NYMC Faculty Publications

Cannabinoids Modulate the Microbiota-Gut-Brain Axis in HIV/SIV Infection by Reducing Neuroinflammation and Dysbiosis While Concurrently Elevating Endocannabinoid and Indole-3-Propionate Levels

Author Type(s)


Journal Title

Journal of Neuroinflammation

First Page


Document Type


Publication Date



Pathology, Microbiology and Immunology


BACKGROUND: Although the advent of combination anti-retroviral therapy (cART) has transformed HIV into a manageable chronic disease, an estimated 30-50% of people living with HIV (PLWH) exhibit cognitive and motor deficits collectively known as HIV-associated neurocognitive disorders (HAND). A key driver of HAND neuropathology is chronic neuroinflammation, where proinflammatory mediators produced by activated microglia and macrophages are thought to inflict neuronal injury and loss. Moreover, the dysregulation of the microbiota-gut-brain axis (MGBA) in PLWH, consequent to gastrointestinal dysfunction and dysbiosis, can lead to neuroinflammation and persistent cognitive impairment, which underscores the need for new interventions. METHODS: We performed RNA-seq and microRNA profiling in basal ganglia (BG), metabolomics (plasma) and shotgun metagenomic sequencing (colon contents) in uninfected and SIV-infected rhesus macaques (RMs) administered vehicle (VEH/SIV) or delta-9-tetrahydrocannabinol (THC) (THC/SIV). RESULTS: Long-term, low-dose THC reduced neuroinflammation and dysbiosis and significantly increased plasma endocannabinoid, endocannabinoid-like, glycerophospholipid and indole-3-propionate levels in chronically SIV-infected RMs.

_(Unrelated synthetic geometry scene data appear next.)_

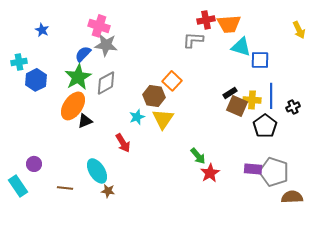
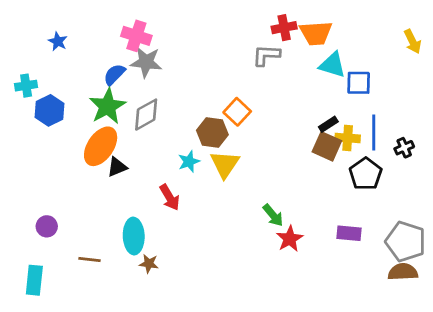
black rectangle: (230, 93) -> (328, 124), moved
cyan ellipse: (97, 171) -> (134, 236), turned 30
gray pentagon: (274, 172) -> (406, 242), moved
cyan rectangle: (18, 186) -> (34, 280), moved, turned 40

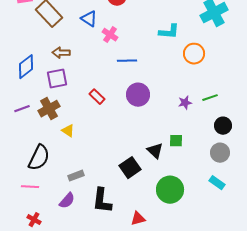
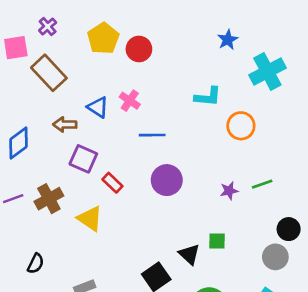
blue triangle: (89, 19) -> (98, 107), moved
purple square: (57, 79) -> (83, 159), moved, turned 35
black circle: (223, 126) -> (289, 229), moved
yellow triangle: (68, 131) -> (90, 218), moved, size x1.5
black semicircle: (39, 158) -> (36, 264), size x0.6

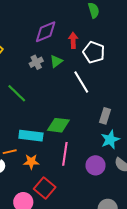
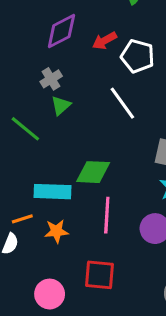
red arrow: (73, 40) -> (105, 41), turned -112
green triangle: (56, 61) -> (61, 105), moved
red square: (45, 188) -> (99, 275), moved, turned -30

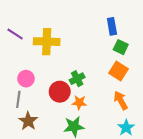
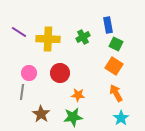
green cross: (77, 79) -> (83, 37), moved
red circle: (60, 92) -> (60, 73), moved
brown star: (28, 121) -> (41, 114), moved

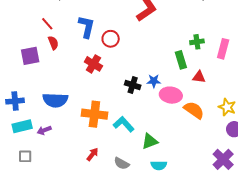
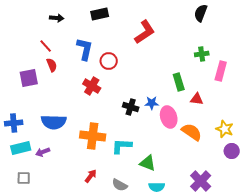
green cross: (197, 42) -> (202, 54), moved
pink ellipse: (171, 95) -> (169, 117), turned 65
cyan L-shape: (124, 124) -> (122, 146), turned -45
green triangle: (150, 141) -> (148, 163), turned 42
purple cross: (223, 159) -> (201, 181), moved

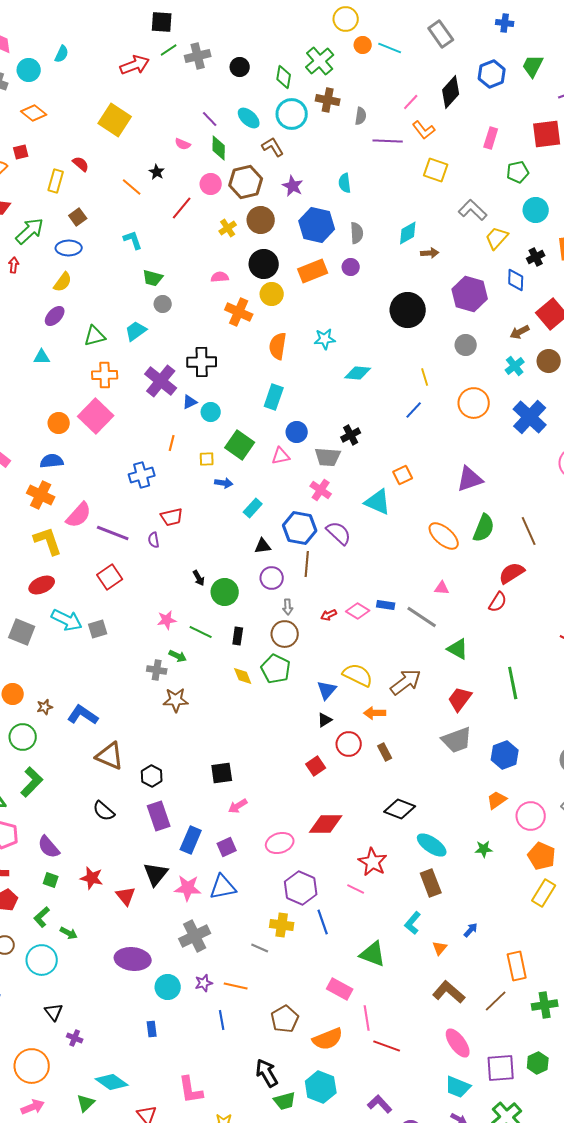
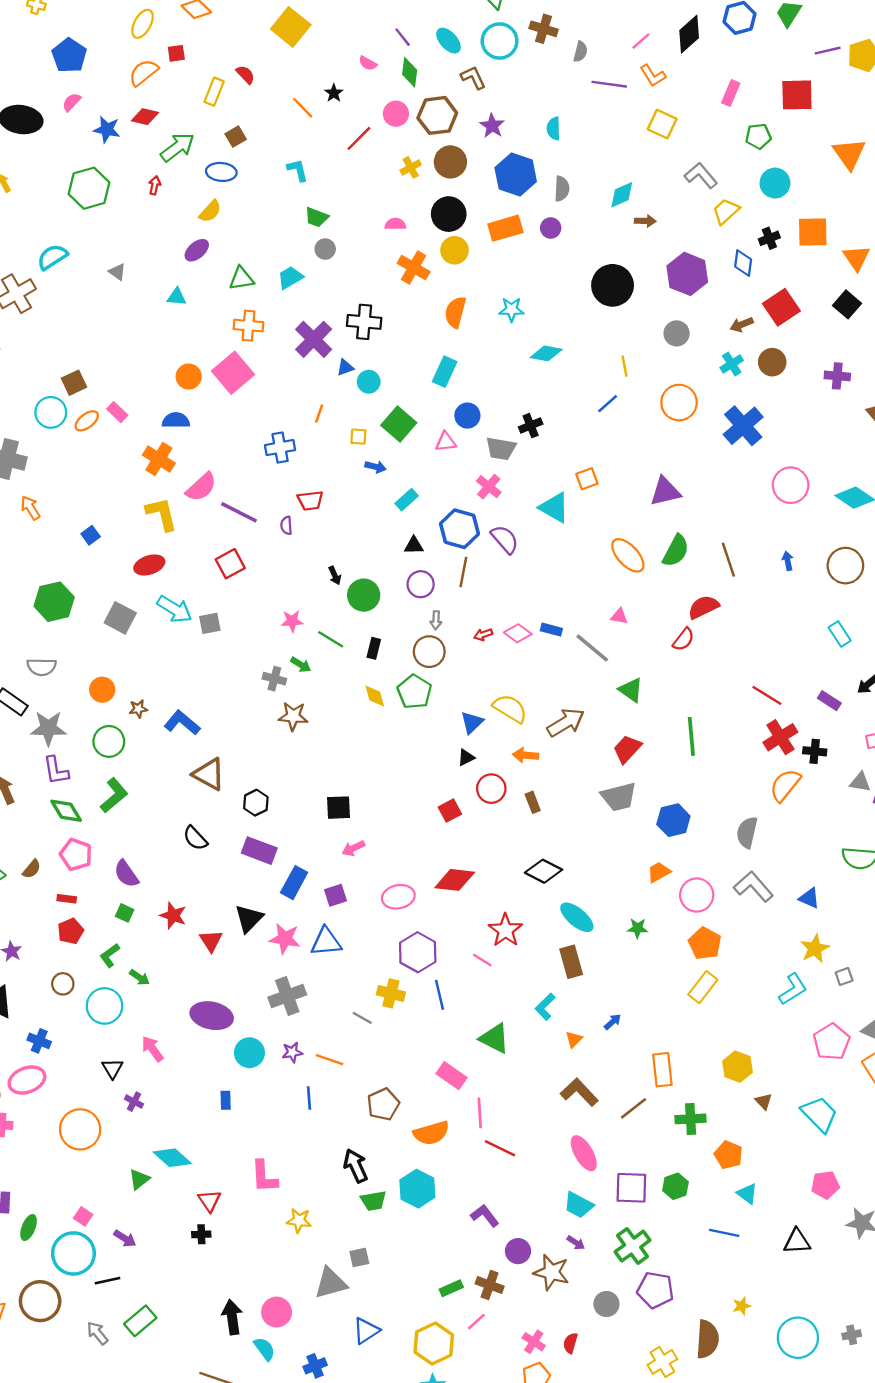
purple rectangle: (159, 816) -> (259, 851), turned -56
pink arrow: (33, 1107) -> (152, 1049), moved, turned -110

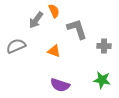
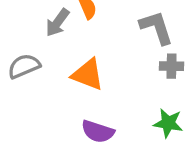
gray L-shape: (77, 29) -> (156, 28), moved
orange triangle: (54, 51) -> (88, 75), size x1.5

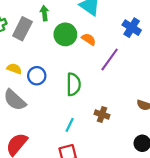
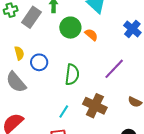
purple line: (110, 59) -> (114, 69), moved
yellow semicircle: (14, 69) -> (19, 53), turned 48
brown cross: (102, 115) -> (95, 106), size x1.6

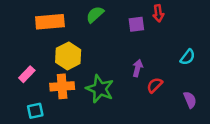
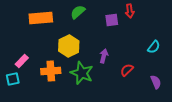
yellow hexagon: (68, 56) -> (69, 46), moved
purple arrow: (138, 68) -> (104, 56), moved
cyan square: (35, 111) -> (13, 79), moved

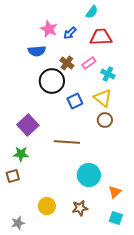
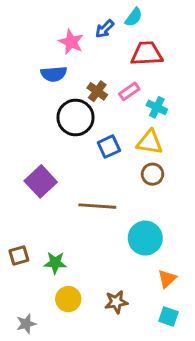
blue arrow: (70, 33) -> (105, 29), moved
yellow triangle: (103, 98) -> (150, 142), turned -30
green star: (21, 154) -> (55, 263), moved
cyan circle: (89, 175) -> (145, 238), moved

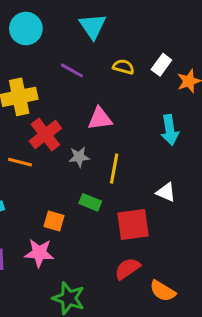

Chronic THC potently blocked the upregulation of genes associated with type-I interferon responses (NLRC5, CCL2, CXCL10, IRF1, IRF7, STAT2, BST2), excitotoxicity (SLC7A11), and enhanced protein expression of WFS1 (endoplasmic reticulum stress) and CRYM (oxidative stress) in BG. Additionally, THC successfully countered miR-142-3p-mediated suppression of WFS1 protein expression via a cannabinoid receptor-1-mediated mechanism in HCN2 neuronal cells. Most importantly, THC significantly increased the relative abundance of Firmicutes and Clostridia including indole-3-propionate (C. botulinum, C. paraputrificum, and C. cadaveris) and butyrate (C. butyricum, Faecalibacterium prausnitzii and Butyricicoccus pullicaecorum) producers in colonic contents. CONCLUSION: This study demonstrates the potential of long-term, low-dose THC to positively modulate the MGBA by reducing neuroinflammation, enhancing endocannabinoid levels and promoting the growth of gut bacterial species that produce neuroprotective metabolites, like indole-3-propionate. The findings from this study may benefit not only PLWH on cART, but also those with no access to cART and more importantly, those who fail to suppress the virus under cART.